EXERCISE GOAL
Switch "common name" to "vernacular name" throughout the entries below, and keep every other part of the lines unchanged.

LISTING
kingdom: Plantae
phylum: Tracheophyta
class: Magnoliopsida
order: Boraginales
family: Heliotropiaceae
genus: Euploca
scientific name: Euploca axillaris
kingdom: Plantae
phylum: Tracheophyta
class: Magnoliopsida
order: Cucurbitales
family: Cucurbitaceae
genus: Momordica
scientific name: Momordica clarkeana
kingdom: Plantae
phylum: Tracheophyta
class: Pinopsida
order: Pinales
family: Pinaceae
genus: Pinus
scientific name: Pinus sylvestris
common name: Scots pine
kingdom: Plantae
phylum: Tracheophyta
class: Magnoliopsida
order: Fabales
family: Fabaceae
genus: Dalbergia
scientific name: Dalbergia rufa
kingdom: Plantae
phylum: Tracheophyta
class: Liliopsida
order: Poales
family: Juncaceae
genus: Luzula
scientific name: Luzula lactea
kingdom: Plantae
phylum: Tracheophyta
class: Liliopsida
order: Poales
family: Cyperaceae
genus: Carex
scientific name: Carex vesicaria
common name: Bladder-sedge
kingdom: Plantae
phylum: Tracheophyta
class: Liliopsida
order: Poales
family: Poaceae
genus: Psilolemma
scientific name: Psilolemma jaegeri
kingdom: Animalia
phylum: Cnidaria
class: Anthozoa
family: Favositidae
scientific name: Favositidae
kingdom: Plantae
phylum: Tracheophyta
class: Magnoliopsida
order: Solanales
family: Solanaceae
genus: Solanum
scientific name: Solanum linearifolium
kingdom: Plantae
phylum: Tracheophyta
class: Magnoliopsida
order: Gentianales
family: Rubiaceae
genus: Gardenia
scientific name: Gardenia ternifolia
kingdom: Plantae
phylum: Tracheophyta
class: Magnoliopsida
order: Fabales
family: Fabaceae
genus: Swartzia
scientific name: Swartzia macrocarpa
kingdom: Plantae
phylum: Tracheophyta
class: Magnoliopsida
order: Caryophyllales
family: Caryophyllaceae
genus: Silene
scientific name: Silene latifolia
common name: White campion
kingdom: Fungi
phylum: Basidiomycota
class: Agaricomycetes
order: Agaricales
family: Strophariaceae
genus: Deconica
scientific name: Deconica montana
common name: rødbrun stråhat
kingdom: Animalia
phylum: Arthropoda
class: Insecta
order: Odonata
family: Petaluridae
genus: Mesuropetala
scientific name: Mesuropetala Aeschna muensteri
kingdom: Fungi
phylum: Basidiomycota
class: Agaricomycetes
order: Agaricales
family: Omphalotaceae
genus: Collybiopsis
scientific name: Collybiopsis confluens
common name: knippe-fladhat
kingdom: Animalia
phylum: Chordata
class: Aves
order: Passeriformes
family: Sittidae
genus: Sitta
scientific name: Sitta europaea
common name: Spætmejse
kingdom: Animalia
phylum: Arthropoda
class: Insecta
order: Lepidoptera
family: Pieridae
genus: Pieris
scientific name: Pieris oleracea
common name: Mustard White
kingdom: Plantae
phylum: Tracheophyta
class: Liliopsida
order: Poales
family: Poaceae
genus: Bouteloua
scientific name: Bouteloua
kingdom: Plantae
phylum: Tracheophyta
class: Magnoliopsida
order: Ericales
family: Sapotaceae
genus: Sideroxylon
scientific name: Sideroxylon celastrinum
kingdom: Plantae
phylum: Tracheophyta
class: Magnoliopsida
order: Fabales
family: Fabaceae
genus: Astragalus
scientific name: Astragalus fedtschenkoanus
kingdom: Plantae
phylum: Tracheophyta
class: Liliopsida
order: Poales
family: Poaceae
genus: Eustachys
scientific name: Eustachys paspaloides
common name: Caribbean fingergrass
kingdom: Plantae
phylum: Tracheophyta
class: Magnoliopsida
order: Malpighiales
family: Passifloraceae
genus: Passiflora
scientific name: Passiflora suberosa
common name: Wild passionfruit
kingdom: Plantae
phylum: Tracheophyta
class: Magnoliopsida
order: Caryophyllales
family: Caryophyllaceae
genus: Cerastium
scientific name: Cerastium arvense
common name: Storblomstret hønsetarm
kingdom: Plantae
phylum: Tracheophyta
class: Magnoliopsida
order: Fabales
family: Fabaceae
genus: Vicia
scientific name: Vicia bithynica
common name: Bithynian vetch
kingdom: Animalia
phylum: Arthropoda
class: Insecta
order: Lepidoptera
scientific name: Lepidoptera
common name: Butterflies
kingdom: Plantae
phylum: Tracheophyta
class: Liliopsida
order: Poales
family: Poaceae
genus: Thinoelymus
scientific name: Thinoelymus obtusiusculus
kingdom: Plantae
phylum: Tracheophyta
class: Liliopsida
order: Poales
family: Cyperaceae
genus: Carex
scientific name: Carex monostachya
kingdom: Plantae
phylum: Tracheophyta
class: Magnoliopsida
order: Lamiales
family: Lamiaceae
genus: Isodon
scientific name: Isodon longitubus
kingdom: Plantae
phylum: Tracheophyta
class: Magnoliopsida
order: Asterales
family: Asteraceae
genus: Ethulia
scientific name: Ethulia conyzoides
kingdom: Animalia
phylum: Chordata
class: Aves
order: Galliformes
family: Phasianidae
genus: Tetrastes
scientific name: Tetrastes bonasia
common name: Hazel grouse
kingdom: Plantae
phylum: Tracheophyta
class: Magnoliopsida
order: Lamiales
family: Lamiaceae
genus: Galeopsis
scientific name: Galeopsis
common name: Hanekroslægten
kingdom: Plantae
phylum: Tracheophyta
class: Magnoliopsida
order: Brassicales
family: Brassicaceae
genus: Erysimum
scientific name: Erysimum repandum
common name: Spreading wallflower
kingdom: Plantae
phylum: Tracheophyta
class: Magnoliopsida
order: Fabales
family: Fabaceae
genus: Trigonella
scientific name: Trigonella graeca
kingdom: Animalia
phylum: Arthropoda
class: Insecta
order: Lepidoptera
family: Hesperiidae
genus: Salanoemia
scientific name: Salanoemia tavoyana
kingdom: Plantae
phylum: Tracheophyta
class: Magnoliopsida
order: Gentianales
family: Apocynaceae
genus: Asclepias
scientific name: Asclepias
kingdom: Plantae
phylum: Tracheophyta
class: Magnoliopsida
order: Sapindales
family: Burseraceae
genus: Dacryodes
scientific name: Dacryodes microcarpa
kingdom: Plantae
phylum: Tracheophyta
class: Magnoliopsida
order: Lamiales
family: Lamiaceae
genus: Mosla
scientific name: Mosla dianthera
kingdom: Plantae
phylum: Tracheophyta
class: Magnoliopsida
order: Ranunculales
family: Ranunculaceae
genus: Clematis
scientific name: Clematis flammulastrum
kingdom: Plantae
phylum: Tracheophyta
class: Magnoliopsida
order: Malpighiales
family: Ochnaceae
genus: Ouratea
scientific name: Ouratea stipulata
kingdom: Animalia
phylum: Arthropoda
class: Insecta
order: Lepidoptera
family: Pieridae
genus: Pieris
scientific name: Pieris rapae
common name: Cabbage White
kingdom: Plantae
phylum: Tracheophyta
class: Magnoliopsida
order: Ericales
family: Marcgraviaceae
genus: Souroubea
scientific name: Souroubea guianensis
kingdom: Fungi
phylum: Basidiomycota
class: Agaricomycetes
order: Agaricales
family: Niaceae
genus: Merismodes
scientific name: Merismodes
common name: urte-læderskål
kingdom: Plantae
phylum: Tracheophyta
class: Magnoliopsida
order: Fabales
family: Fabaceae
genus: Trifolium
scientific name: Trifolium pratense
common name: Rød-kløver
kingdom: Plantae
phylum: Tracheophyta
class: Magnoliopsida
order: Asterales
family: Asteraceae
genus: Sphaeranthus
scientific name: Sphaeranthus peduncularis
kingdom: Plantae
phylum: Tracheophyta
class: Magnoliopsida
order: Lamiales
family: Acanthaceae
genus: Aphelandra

EXPECTED ANSWER
kingdom: Plantae
phylum: Tracheophyta
class: Magnoliopsida
order: Boraginales
family: Heliotropiaceae
genus: Euploca
scientific name: Euploca axillaris
kingdom: Plantae
phylum: Tracheophyta
class: Magnoliopsida
order: Cucurbitales
family: Cucurbitaceae
genus: Momordica
scientific name: Momordica clarkeana
kingdom: Plantae
phylum: Tracheophyta
class: Pinopsida
order: Pinales
family: Pinaceae
genus: Pinus
scientific name: Pinus sylvestris
vernacular name: Scots pine
kingdom: Plantae
phylum: Tracheophyta
class: Magnoliopsida
order: Fabales
family: Fabaceae
genus: Dalbergia
scientific name: Dalbergia rufa
kingdom: Plantae
phylum: Tracheophyta
class: Liliopsida
order: Poales
family: Juncaceae
genus: Luzula
scientific name: Luzula lactea
kingdom: Plantae
phylum: Tracheophyta
class: Liliopsida
order: Poales
family: Cyperaceae
genus: Carex
scientific name: Carex vesicaria
vernacular name: Bladder-sedge
kingdom: Plantae
phylum: Tracheophyta
class: Liliopsida
order: Poales
family: Poaceae
genus: Psilolemma
scientific name: Psilolemma jaegeri
kingdom: Animalia
phylum: Cnidaria
class: Anthozoa
family: Favositidae
scientific name: Favositidae
kingdom: Plantae
phylum: Tracheophyta
class: Magnoliopsida
order: Solanales
family: Solanaceae
genus: Solanum
scientific name: Solanum linearifolium
kingdom: Plantae
phylum: Tracheophyta
class: Magnoliopsida
order: Gentianales
family: Rubiaceae
genus: Gardenia
scientific name: Gardenia ternifolia
kingdom: Plantae
phylum: Tracheophyta
class: Magnoliopsida
order: Fabales
family: Fabaceae
genus: Swartzia
scientific name: Swartzia macrocarpa
kingdom: Plantae
phylum: Tracheophyta
class: Magnoliopsida
order: Caryophyllales
family: Caryophyllaceae
genus: Silene
scientific name: Silene latifolia
vernacular name: White campion
kingdom: Fungi
phylum: Basidiomycota
class: Agaricomycetes
order: Agaricales
family: Strophariaceae
genus: Deconica
scientific name: Deconica montana
vernacular name: rødbrun stråhat
kingdom: Animalia
phylum: Arthropoda
class: Insecta
order: Odonata
family: Petaluridae
genus: Mesuropetala
scientific name: Mesuropetala Aeschna muensteri
kingdom: Fungi
phylum: Basidiomycota
class: Agaricomycetes
order: Agaricales
family: Omphalotaceae
genus: Collybiopsis
scientific name: Collybiopsis confluens
vernacular name: knippe-fladhat
kingdom: Animalia
phylum: Chordata
class: Aves
order: Passeriformes
family: Sittidae
genus: Sitta
scientific name: Sitta europaea
vernacular name: Spætmejse
kingdom: Animalia
phylum: Arthropoda
class: Insecta
order: Lepidoptera
family: Pieridae
genus: Pieris
scientific name: Pieris oleracea
vernacular name: Mustard White
kingdom: Plantae
phylum: Tracheophyta
class: Liliopsida
order: Poales
family: Poaceae
genus: Bouteloua
scientific name: Bouteloua
kingdom: Plantae
phylum: Tracheophyta
class: Magnoliopsida
order: Ericales
family: Sapotaceae
genus: Sideroxylon
scientific name: Sideroxylon celastrinum
kingdom: Plantae
phylum: Tracheophyta
class: Magnoliopsida
order: Fabales
family: Fabaceae
genus: Astragalus
scientific name: Astragalus fedtschenkoanus
kingdom: Plantae
phylum: Tracheophyta
class: Liliopsida
order: Poales
family: Poaceae
genus: Eustachys
scientific name: Eustachys paspaloides
vernacular name: Caribbean fingergrass
kingdom: Plantae
phylum: Tracheophyta
class: Magnoliopsida
order: Malpighiales
family: Passifloraceae
genus: Passiflora
scientific name: Passiflora suberosa
vernacular name: Wild passionfruit
kingdom: Plantae
phylum: Tracheophyta
class: Magnoliopsida
order: Caryophyllales
family: Caryophyllaceae
genus: Cerastium
scientific name: Cerastium arvense
vernacular name: Storblomstret hønsetarm
kingdom: Plantae
phylum: Tracheophyta
class: Magnoliopsida
order: Fabales
family: Fabaceae
genus: Vicia
scientific name: Vicia bithynica
vernacular name: Bithynian vetch
kingdom: Animalia
phylum: Arthropoda
class: Insecta
order: Lepidoptera
scientific name: Lepidoptera
vernacular name: Butterflies
kingdom: Plantae
phylum: Tracheophyta
class: Liliopsida
order: Poales
family: Poaceae
genus: Thinoelymus
scientific name: Thinoelymus obtusiusculus
kingdom: Plantae
phylum: Tracheophyta
class: Liliopsida
order: Poales
family: Cyperaceae
genus: Carex
scientific name: Carex monostachya
kingdom: Plantae
phylum: Tracheophyta
class: Magnoliopsida
order: Lamiales
family: Lamiaceae
genus: Isodon
scientific name: Isodon longitubus
kingdom: Plantae
phylum: Tracheophyta
class: Magnoliopsida
order: Asterales
family: Asteraceae
genus: Ethulia
scientific name: Ethulia conyzoides
kingdom: Animalia
phylum: Chordata
class: Aves
order: Galliformes
family: Phasianidae
genus: Tetrastes
scientific name: Tetrastes bonasia
vernacular name: Hazel grouse
kingdom: Plantae
phylum: Tracheophyta
class: Magnoliopsida
order: Lamiales
family: Lamiaceae
genus: Galeopsis
scientific name: Galeopsis
vernacular name: Hanekroslægten
kingdom: Plantae
phylum: Tracheophyta
class: Magnoliopsida
order: Brassicales
family: Brassicaceae
genus: Erysimum
scientific name: Erysimum repandum
vernacular name: Spreading wallflower
kingdom: Plantae
phylum: Tracheophyta
class: Magnoliopsida
order: Fabales
family: Fabaceae
genus: Trigonella
scientific name: Trigonella graeca
kingdom: Animalia
phylum: Arthropoda
class: Insecta
order: Lepidoptera
family: Hesperiidae
genus: Salanoemia
scientific name: Salanoemia tavoyana
kingdom: Plantae
phylum: Tracheophyta
class: Magnoliopsida
order: Gentianales
family: Apocynaceae
genus: Asclepias
scientific name: Asclepias
kingdom: Plantae
phylum: Tracheophyta
class: Magnoliopsida
order: Sapindales
family: Burseraceae
genus: Dacryodes
scientific name: Dacryodes microcarpa
kingdom: Plantae
phylum: Tracheophyta
class: Magnoliopsida
order: Lamiales
family: Lamiaceae
genus: Mosla
scientific name: Mosla dianthera
kingdom: Plantae
phylum: Tracheophyta
class: Magnoliopsida
order: Ranunculales
family: Ranunculaceae
genus: Clematis
scientific name: Clematis flammulastrum
kingdom: Plantae
phylum: Tracheophyta
class: Magnoliopsida
order: Malpighiales
family: Ochnaceae
genus: Ouratea
scientific name: Ouratea stipulata
kingdom: Animalia
phylum: Arthropoda
class: Insecta
order: Lepidoptera
family: Pieridae
genus: Pieris
scientific name: Pieris rapae
vernacular name: Cabbage White
kingdom: Plantae
phylum: Tracheophyta
class: Magnoliopsida
order: Ericales
family: Marcgraviaceae
genus: Souroubea
scientific name: Souroubea guianensis
kingdom: Fungi
phylum: Basidiomycota
class: Agaricomycetes
order: Agaricales
family: Niaceae
genus: Merismodes
scientific name: Merismodes
vernacular name: urte-læderskål
kingdom: Plantae
phylum: Tracheophyta
class: Magnoliopsida
order: Fabales
family: Fabaceae
genus: Trifolium
scientific name: Trifolium pratense
vernacular name: Rød-kløver
kingdom: Plantae
phylum: Tracheophyta
class: Magnoliopsida
order: Asterales
family: Asteraceae
genus: Sphaeranthus
scientific name: Sphaeranthus peduncularis
kingdom: Plantae
phylum: Tracheophyta
class: Magnoliopsida
order: Lamiales
family: Acanthaceae
genus: Aphelandra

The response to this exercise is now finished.